• **EXTRAIT FOURNI**
M. Jean-Baptiste Lemoyne. - Nous avons entendu l'appel des élus du territoire lors de la discussion générale. Le ministre a expliqué la nécessité d'être compatible avec les textes européens. Aussi faisons-nous de la dentelle.
En votant ces amendements, la parole de l'État sera tenue et nous respectons les textes européens.
M. Michaël Weber. - Monsieur le ministre, les collègues - en particulier, les Mosellans - souhaitent avoir la garantie que ce complément ne soit pas juste l'occasion d'intégrer le fioul dans cette proposition de loi. Nous faisons effectivement de la dentelle.
Mme Dominique Estrosi Sassone, présidente de la commission des affaires économiques. - Je fais miens les propos de M. Gremillet.
Le schiste bitumineux, c'est aussi du fioul - en tout cas selon Wikipédia. Théoriquement, cette aide à la fermeture de centrales s'applique aux États membres ayant un très faible revenu par habitant ou ne disposant pas de mécanisme de capacité.
Nous vous faisons confiance, monsieur le ministre. Mais j'espère que cela ne fragilisera pas la proposition de loi, une fois celle-ci votée.
M. Marc Ferracci, ministre. - J'ajoute un élément de projection : avec les articles qui suivent, nous limiterons le dispositif aux centrales existantes. Or aucune centrale n'utilise actuellement le schiste bitumineux : cet élément doit vous rassurer, je pense. L'équilibre trouvé entre sécurité juridique et applicabilité est robuste.

• **LES DONNÉES**
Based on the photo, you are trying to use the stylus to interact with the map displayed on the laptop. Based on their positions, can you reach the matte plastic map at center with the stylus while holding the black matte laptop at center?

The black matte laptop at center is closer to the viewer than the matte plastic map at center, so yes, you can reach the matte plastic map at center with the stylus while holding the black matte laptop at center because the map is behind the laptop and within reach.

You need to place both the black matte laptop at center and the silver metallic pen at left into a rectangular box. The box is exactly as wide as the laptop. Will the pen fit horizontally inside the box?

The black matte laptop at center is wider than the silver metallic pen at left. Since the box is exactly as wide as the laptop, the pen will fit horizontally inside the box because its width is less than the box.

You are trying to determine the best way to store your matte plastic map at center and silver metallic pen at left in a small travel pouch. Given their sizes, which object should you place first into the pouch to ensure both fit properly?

• **CONSIGNE**
Recopiez mot pour mot le passage de l'extrait du débat parlementaire qui va de « M. Michaël Weber. » à « effectivement de la dentelle. ». La consultation des lignes n'est pas requise.

• **RÉPONSE ATTENDUE**
M. Michaël Weber. - Monsieur le ministre, les collègues - en particulier, les Mosellans - souhaitent avoir la garantie que ce complément ne soit pas juste l'occasion d'intégrer le fioul dans cette proposition de loi. Nous faisons effectivement de la dentelle.